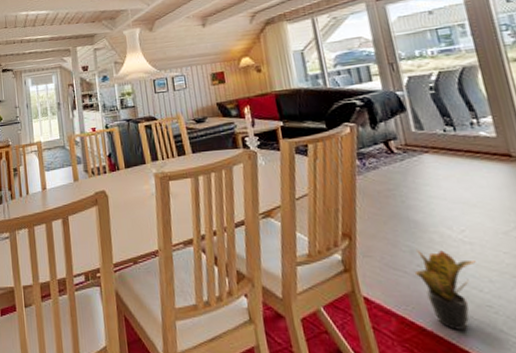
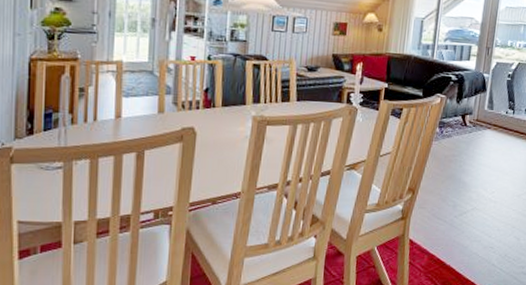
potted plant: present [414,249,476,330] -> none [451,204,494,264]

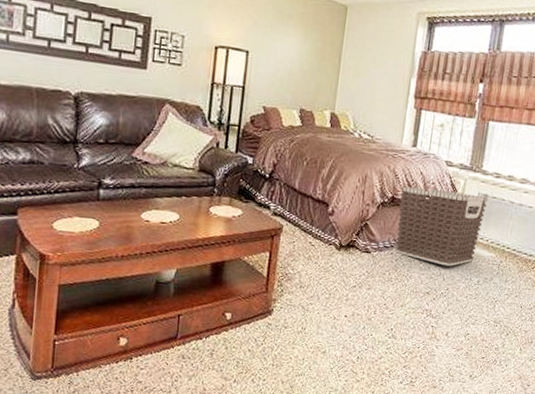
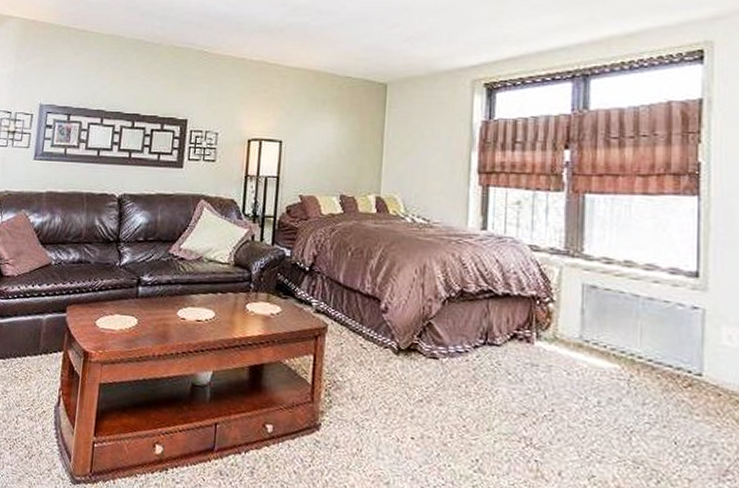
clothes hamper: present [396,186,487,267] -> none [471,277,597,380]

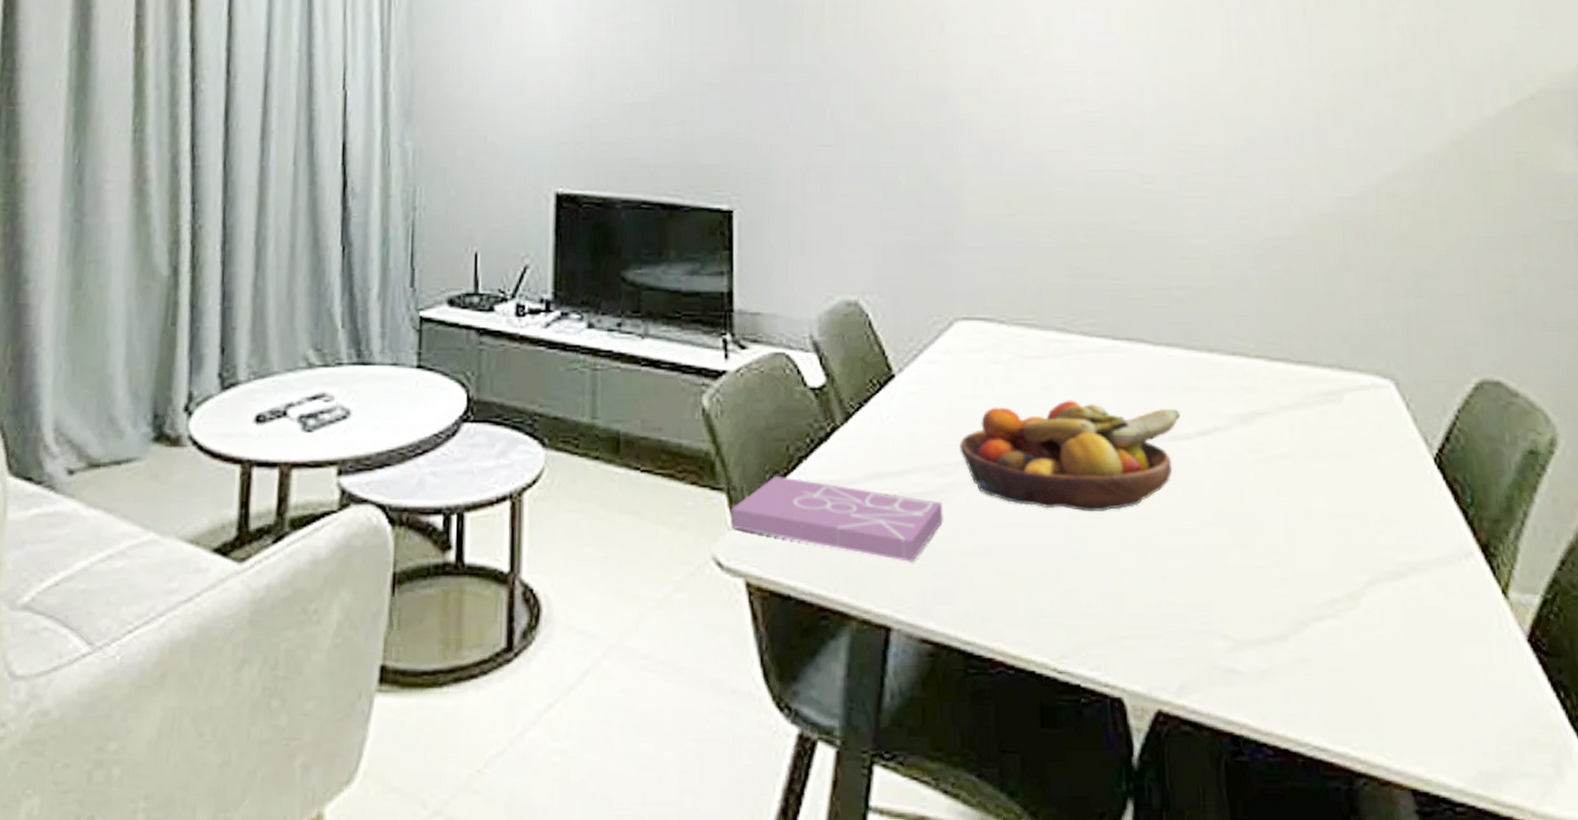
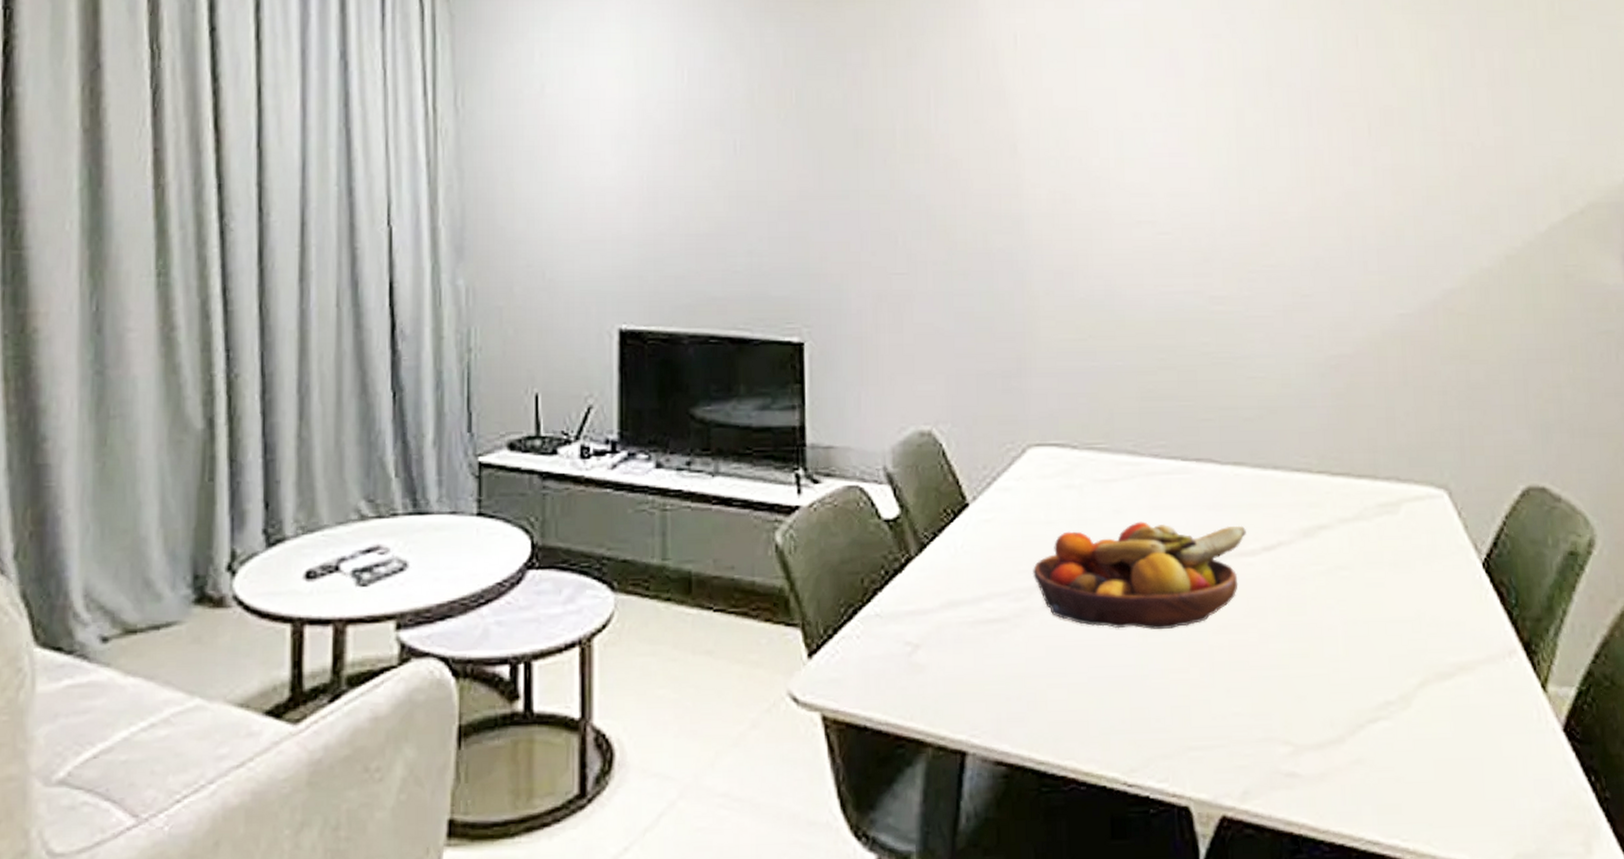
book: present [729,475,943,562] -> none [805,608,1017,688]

________________________

ABOUT THIS TASK: The result should be the material above, unchanged and free of pictures; please print it.

YOUR RESPONSE:
potted plant: present [414,249,476,330] -> none [451,204,494,264]

clothes hamper: present [396,186,487,267] -> none [471,277,597,380]

book: present [729,475,943,562] -> none [805,608,1017,688]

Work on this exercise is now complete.